If to this be added the further differentiation, not only of the nerve arthropathies, but also of the infective arthridites—both specific and undifferentiated forms—it will be seen that the term “gouty arthritis,” once the most comprehensive perhaps in all medical nomenclature, has now been brought within, at any rate, reasonable distance of more or less exact definition.

CHAPTER III
EARLIER THEORIES OF PATHOGENESIS

The fanciful views of the humoralists as to the etiology of gout exercised almost undisputed sway up to the latter half of the eighteenth century. At that time the great Scottish physician, Cullen, took up arms against a doctrine which appeared to him unjustifiable in conception and baneful in practice. He inclined to the solidists rather than to the humoralists, claiming that gout was the outcome of a peculiar bodily conformation, and more especially of an affection of the nervous system. While he categorically denied that any materia peccans was the cause of gout, he yet admitted that in prolonged cases a peculiar matter appeared in gouty patients. But, in view of latter day revelations, Cullen, with singular prescience, maintained that the said matter was the effect and not the cause of gout.
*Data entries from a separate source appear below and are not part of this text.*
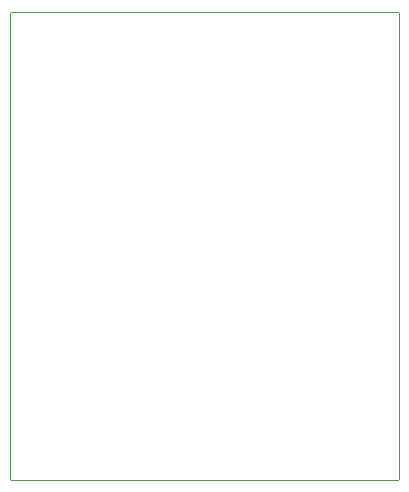
<source format=gm1>
G04*
G04 #@! TF.GenerationSoftware,Altium Limited,Altium Designer,21.2.1 (34)*
G04*
G04 Layer_Color=16711935*
%FSLAX44Y44*%
%MOMM*%
G71*
G04*
G04 #@! TF.SameCoordinates,32138B9C-427C-45C4-8288-55465CA957BF*
G04*
G04*
G04 #@! TF.FilePolarity,Positive*
G04*
G01*
G75*
%ADD70C,0.1000*%
D70*
X328160Y394970D02*
X327660Y395470D01*
X328160Y394970D02*
X327660Y395470D01*
X327660Y-500D02*
X328160Y-0D01*
X327660Y-500D02*
X328160Y-0D01*
X0Y395470D02*
X-500Y394970D01*
X0Y395470D02*
X-500Y394970D01*
X-500Y-0D02*
X-0Y-500D01*
X-500Y-0D02*
X-0Y-500D01*
X-500Y-0D02*
X-500Y394970D01*
X328160Y-0D02*
X328160Y394970D01*
X0Y395470D02*
X327660D01*
X-0Y-500D02*
X327660D01*
M02*

</source>
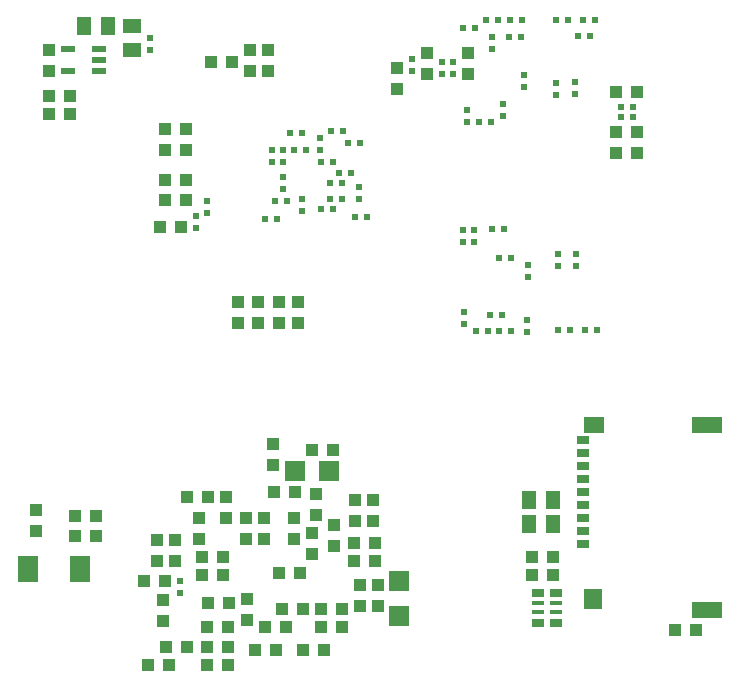
<source format=gbr>
G75*
G70*
%OFA0B0*%
%FSLAX24Y24*%
%IPPOS*%
%LPD*%
%AMOC8*
5,1,8,0,0,1.08239X$1,22.5*
%
%ADD10R,0.0230X0.0240*%
%ADD11R,0.0240X0.0230*%
%ADD12R,0.0400X0.0400*%
%ADD13R,0.0500X0.0600*%
%ADD14R,0.0400X0.0150*%
%ADD15R,0.0400X0.0250*%
%ADD16R,0.0984X0.0531*%
%ADD17R,0.0610X0.0689*%
%ADD18R,0.0669X0.0531*%
%ADD19R,0.0437X0.0276*%
%ADD20R,0.0700X0.0900*%
%ADD21R,0.0650X0.0700*%
%ADD22R,0.0472X0.0217*%
%ADD23R,0.0600X0.0500*%
%ADD24R,0.0700X0.0650*%
D10*
X013108Y009252D03*
X013108Y009652D03*
X022575Y018204D03*
X022575Y018604D03*
X024689Y018349D03*
X024689Y017949D03*
X024718Y019782D03*
X024718Y020182D03*
X025708Y020132D03*
X025708Y020532D03*
X026298Y020532D03*
X026298Y020132D03*
X022908Y020952D03*
X022558Y020952D03*
X022558Y021352D03*
X022908Y021352D03*
X022694Y024937D03*
X022694Y025337D03*
X023875Y025534D03*
X023875Y025134D03*
X024588Y026112D03*
X024588Y026512D03*
X025646Y026242D03*
X025646Y025842D03*
X026276Y025882D03*
X026276Y026282D03*
X023520Y027378D03*
X023520Y027778D03*
X022208Y026952D03*
X021858Y026952D03*
X021858Y026552D03*
X022208Y026552D03*
X020858Y026652D03*
X020858Y027052D03*
X017772Y024392D03*
X017772Y023992D03*
X016542Y023998D03*
X016178Y023998D03*
X016178Y023598D03*
X016542Y023598D03*
X016552Y023093D03*
X016552Y022693D03*
X017182Y022384D03*
X017182Y021984D03*
X019071Y022378D03*
X019071Y022778D03*
X014008Y022302D03*
X014008Y021902D03*
X013638Y021802D03*
X013638Y021402D03*
X012108Y027352D03*
X012108Y027752D03*
D11*
X016785Y024586D03*
X017185Y024586D03*
X017303Y023995D03*
X016903Y023995D03*
X017809Y023601D03*
X018209Y023601D03*
X018399Y023247D03*
X018523Y022893D03*
X018799Y023247D03*
X018123Y022893D03*
X018123Y022381D03*
X018209Y022026D03*
X017809Y022026D03*
X018523Y022381D03*
X018950Y021790D03*
X019350Y021790D03*
X019108Y024242D03*
X018708Y024242D03*
X018533Y024625D03*
X018133Y024625D03*
X016673Y022302D03*
X016273Y022302D03*
X016358Y021711D03*
X015958Y021711D03*
X022533Y028089D03*
X022933Y028089D03*
X023320Y028326D03*
X023720Y028326D03*
X024108Y028326D03*
X024508Y028326D03*
X024468Y027774D03*
X024068Y027774D03*
X025643Y028326D03*
X026043Y028326D03*
X026549Y028326D03*
X026949Y028326D03*
X026791Y027814D03*
X026391Y027814D03*
X027808Y025452D03*
X027808Y025102D03*
X028208Y025102D03*
X028208Y025452D03*
X023900Y021357D03*
X023500Y021357D03*
X023753Y020412D03*
X024153Y020412D03*
X023838Y018523D03*
X023438Y018523D03*
X023366Y017971D03*
X023753Y017971D03*
X024153Y017971D03*
X022966Y017971D03*
X025722Y018011D03*
X026122Y018011D03*
X026627Y018011D03*
X027027Y018011D03*
X023484Y024940D03*
X023084Y024940D03*
D12*
X022708Y026552D03*
X022708Y027252D03*
X021358Y027252D03*
X021358Y026552D03*
X020358Y026752D03*
X020358Y026052D03*
X016058Y026652D03*
X015458Y026652D03*
X014858Y026952D03*
X014158Y026952D03*
X015458Y027352D03*
X016058Y027352D03*
X013308Y024702D03*
X013308Y024002D03*
X012608Y024002D03*
X012608Y024702D03*
X012608Y023002D03*
X012608Y022352D03*
X013308Y022352D03*
X013308Y023002D03*
X013158Y021452D03*
X012458Y021452D03*
X015058Y018952D03*
X015708Y018952D03*
X015708Y018252D03*
X015058Y018252D03*
X016408Y018252D03*
X017058Y018252D03*
X017058Y018952D03*
X016408Y018952D03*
X016208Y014202D03*
X016208Y013502D03*
X016258Y012602D03*
X016958Y012602D03*
X017658Y012552D03*
X017658Y011852D03*
X017508Y011252D03*
X017508Y010552D03*
X017108Y009902D03*
X016408Y009902D03*
X015908Y011052D03*
X015308Y011052D03*
X015308Y011752D03*
X015908Y011752D03*
X016908Y011752D03*
X016908Y011052D03*
X018258Y010802D03*
X018908Y010902D03*
X018908Y010302D03*
X019608Y010302D03*
X019608Y010902D03*
X019558Y011652D03*
X018958Y011652D03*
X018958Y012352D03*
X019558Y012352D03*
X018258Y011502D03*
X019108Y009502D03*
X019708Y009502D03*
X019708Y008802D03*
X019108Y008802D03*
X018508Y008702D03*
X018508Y008102D03*
X017808Y008102D03*
X017808Y008702D03*
X017208Y008702D03*
X016508Y008702D03*
X016658Y008102D03*
X015958Y008102D03*
X015358Y008352D03*
X015358Y009052D03*
X014758Y008902D03*
X014058Y008902D03*
X014008Y008102D03*
X014008Y007452D03*
X014008Y006852D03*
X014708Y006852D03*
X014708Y007452D03*
X014708Y008102D03*
X015608Y007352D03*
X016308Y007352D03*
X017208Y007352D03*
X017908Y007352D03*
X014558Y009852D03*
X014558Y010452D03*
X013858Y010452D03*
X013858Y009852D03*
X012958Y010302D03*
X012358Y010302D03*
X012608Y009652D03*
X012558Y009002D03*
X012558Y008302D03*
X012658Y007452D03*
X012758Y006852D03*
X012058Y006852D03*
X013358Y007452D03*
X011908Y009652D03*
X012358Y011002D03*
X012958Y011002D03*
X013758Y011052D03*
X013758Y011752D03*
X014058Y012452D03*
X014658Y012452D03*
X014658Y011752D03*
X013358Y012452D03*
X010308Y011802D03*
X010308Y011152D03*
X009608Y011152D03*
X009608Y011802D03*
X008308Y012002D03*
X008308Y011302D03*
X017508Y014002D03*
X018208Y014002D03*
X024858Y010452D03*
X024858Y009852D03*
X025558Y009852D03*
X025558Y010452D03*
X029608Y008002D03*
X030308Y008002D03*
X028358Y023902D03*
X027658Y023902D03*
X027658Y024602D03*
X028358Y024602D03*
X028358Y025952D03*
X027658Y025952D03*
X009458Y025802D03*
X009458Y025202D03*
X008758Y025202D03*
X008758Y025802D03*
X008758Y026652D03*
X008758Y027352D03*
D13*
X009908Y028152D03*
X010708Y028152D03*
X024758Y012352D03*
X025558Y012352D03*
X025558Y011552D03*
X024758Y011552D03*
D14*
X025058Y008902D03*
X025058Y008602D03*
X025658Y008602D03*
X025658Y008902D03*
D15*
X025658Y009252D03*
X025058Y009252D03*
X025058Y008252D03*
X025658Y008252D03*
D16*
X030680Y008672D03*
X030680Y014833D03*
D17*
X026871Y009026D03*
D18*
X026901Y014833D03*
D19*
X026558Y014331D03*
X026558Y013898D03*
X026558Y013465D03*
X026558Y013032D03*
X026558Y012599D03*
X026558Y012166D03*
X026558Y011733D03*
X026558Y011300D03*
X026558Y010867D03*
D20*
X008051Y010052D03*
X009765Y010052D03*
D21*
X016933Y013302D03*
X018083Y013302D03*
D22*
X010420Y026628D03*
X010420Y027002D03*
X010420Y027376D03*
X009396Y027376D03*
X009396Y026628D03*
D23*
X011508Y027352D03*
X011508Y028152D03*
D24*
X020408Y009627D03*
X020408Y008477D03*
M02*

</source>
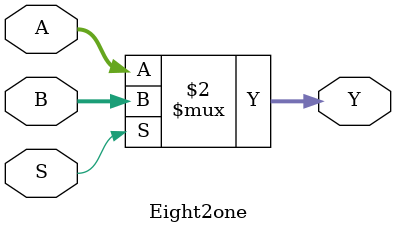
<source format=sv>
module Eight2one #(parameter N = 8)
(
	input [N-1:0]A,B, //declare select inputs
	output [N-1:0] Y, //declare data outputs
	input S				//select signal
);

	assign Y=(S==0) ? A:B;
endmodule

</source>
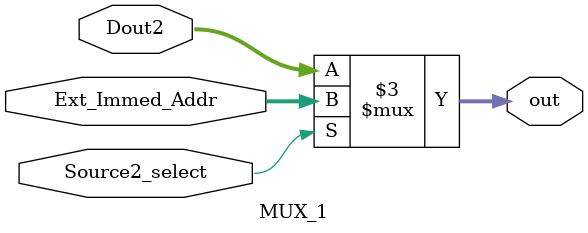
<source format=v>
module MUX_1(Source2_select, Dout2, Ext_Immed_Addr, out);
  input Source2_select; //select line
  input [15:0] Dout2, Ext_Immed_Addr; //2 options for MUX

  output [15:0] out; //result of MUX

  reg [15:0] out;

  always @(*)
  begin
    if(Source2_select)  //if select line == 1, immediate address will go
      out = Ext_Immed_Addr;  
    else
      out = Dout2; //if select line == 0, source-2 Data will go
  end

endmodule

</source>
Albeit, notwithstanding the almost universal deference accorded to Cullen, his theory, promulgated in 1874, though previously adumbrated by Stahl and afterwards reinforced by Henle, secured but few adherents. The source of this was not far to seek. For ever since the discovery of uric acid by Scheele in 1776, and its detection in tophi by Wollaston, an increasing body of opinion inclined to the view, that in some obscure way the life history of gout was bound up with that of uric acid.

Still, despite able advocacy in this country by Sir Henry Holland, Wollaston, and others, not to mention Continental authorities, such as Cruveilhier, it was felt that scientific proof of the truth of their contention was still lacking. But not for long were they left in doubt. For, in 1848, Sir Alfred Garrod’s momentous and epoch-making discovery of the presence of uric acid in the blood of the victims of gout allayed all doubts, and seemed then and for long after an all-sufficient explanation of the protean manifestations of the disease.

This distinguished physician enunciated his views in a series of propositions which embodied the result of his researches and incidentally laid the foundations of the uric acid theory.